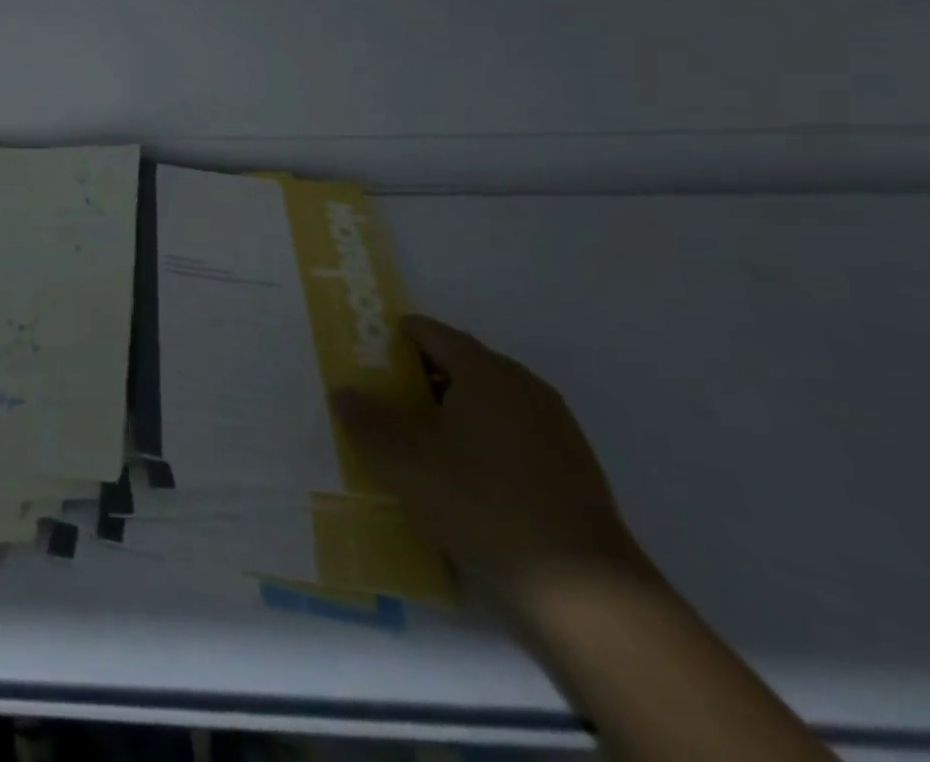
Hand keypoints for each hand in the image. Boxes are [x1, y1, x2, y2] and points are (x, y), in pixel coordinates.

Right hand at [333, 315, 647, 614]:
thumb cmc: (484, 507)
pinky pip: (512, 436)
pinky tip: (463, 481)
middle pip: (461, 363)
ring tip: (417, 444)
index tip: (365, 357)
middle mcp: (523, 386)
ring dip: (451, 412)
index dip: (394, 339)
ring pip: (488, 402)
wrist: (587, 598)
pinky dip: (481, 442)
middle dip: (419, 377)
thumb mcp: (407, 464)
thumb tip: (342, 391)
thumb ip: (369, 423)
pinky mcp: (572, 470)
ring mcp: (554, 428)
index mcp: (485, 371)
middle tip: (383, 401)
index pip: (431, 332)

============================================================

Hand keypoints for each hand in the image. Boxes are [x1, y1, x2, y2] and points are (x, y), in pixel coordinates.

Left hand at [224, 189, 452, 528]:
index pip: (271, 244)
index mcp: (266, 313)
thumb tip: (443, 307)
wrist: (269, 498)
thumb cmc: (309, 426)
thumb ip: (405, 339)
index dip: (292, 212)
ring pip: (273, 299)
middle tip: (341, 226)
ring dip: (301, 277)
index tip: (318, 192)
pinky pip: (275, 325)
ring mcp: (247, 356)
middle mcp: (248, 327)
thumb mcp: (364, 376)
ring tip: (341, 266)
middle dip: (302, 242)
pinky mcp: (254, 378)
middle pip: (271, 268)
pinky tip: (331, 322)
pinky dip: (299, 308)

============================================================

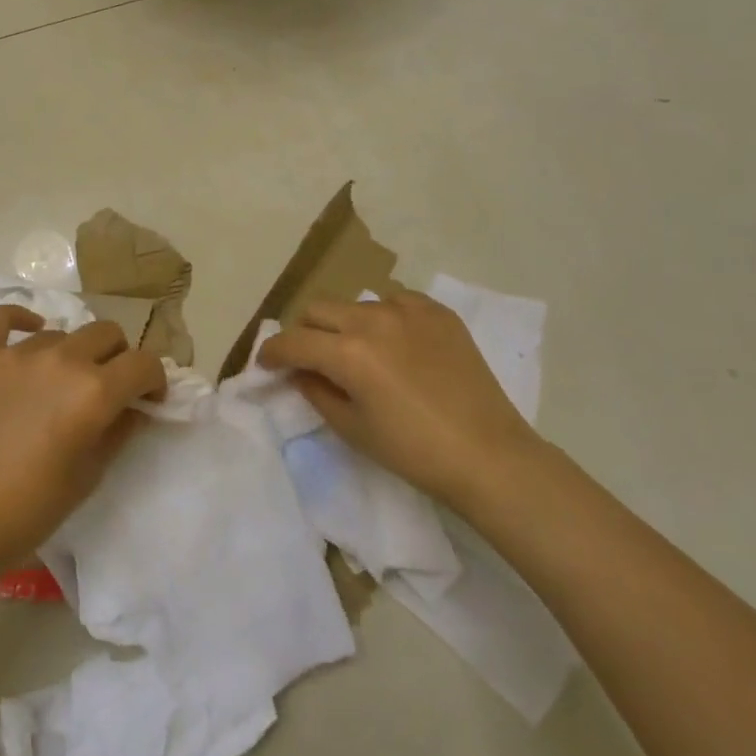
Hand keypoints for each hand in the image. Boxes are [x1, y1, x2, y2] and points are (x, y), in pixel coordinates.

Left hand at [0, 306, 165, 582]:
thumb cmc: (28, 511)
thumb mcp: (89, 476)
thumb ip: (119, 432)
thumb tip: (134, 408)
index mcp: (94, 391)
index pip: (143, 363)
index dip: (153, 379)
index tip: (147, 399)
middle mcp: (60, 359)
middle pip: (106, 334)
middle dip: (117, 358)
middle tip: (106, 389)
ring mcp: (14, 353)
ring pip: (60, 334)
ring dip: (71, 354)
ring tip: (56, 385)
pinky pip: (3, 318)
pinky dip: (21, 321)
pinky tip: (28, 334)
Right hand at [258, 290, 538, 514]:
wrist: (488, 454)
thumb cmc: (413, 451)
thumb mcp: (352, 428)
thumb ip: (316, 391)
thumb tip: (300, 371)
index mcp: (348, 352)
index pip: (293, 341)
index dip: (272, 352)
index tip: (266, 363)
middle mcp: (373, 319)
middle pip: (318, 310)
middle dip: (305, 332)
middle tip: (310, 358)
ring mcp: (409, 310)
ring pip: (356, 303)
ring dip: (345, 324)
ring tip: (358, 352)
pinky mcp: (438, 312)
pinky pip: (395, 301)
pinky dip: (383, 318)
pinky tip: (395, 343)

============================================================

YOUR TASK:
Taking the material above, extract exactly and only the lines from the line with "middle mcp: (60, 359)" to the line with "pinky pip: (395, 301)", inclusive of both.

REPLY:
middle mcp: (60, 359)
middle pip: (106, 334)
middle dip: (117, 358)
middle tip: (106, 389)
ring mcp: (14, 353)
ring pip: (60, 334)
ring dip: (71, 354)
ring tip: (56, 385)
pinky pip: (3, 318)
pinky dip: (21, 321)
pinky tip: (28, 334)
Right hand at [258, 290, 538, 514]:
wrist: (488, 454)
thumb cmc: (413, 451)
thumb mcp: (352, 428)
thumb ip: (316, 391)
thumb tip: (300, 371)
index mcp: (348, 352)
index pip: (293, 341)
index dip: (272, 352)
index tip: (266, 363)
middle mcp: (373, 319)
middle pip: (318, 310)
middle dip: (305, 332)
middle tip: (310, 358)
ring mcp: (409, 310)
ring pip: (356, 303)
ring dip: (345, 324)
ring tip: (358, 352)
pinky mcp: (438, 312)
pinky pip: (395, 301)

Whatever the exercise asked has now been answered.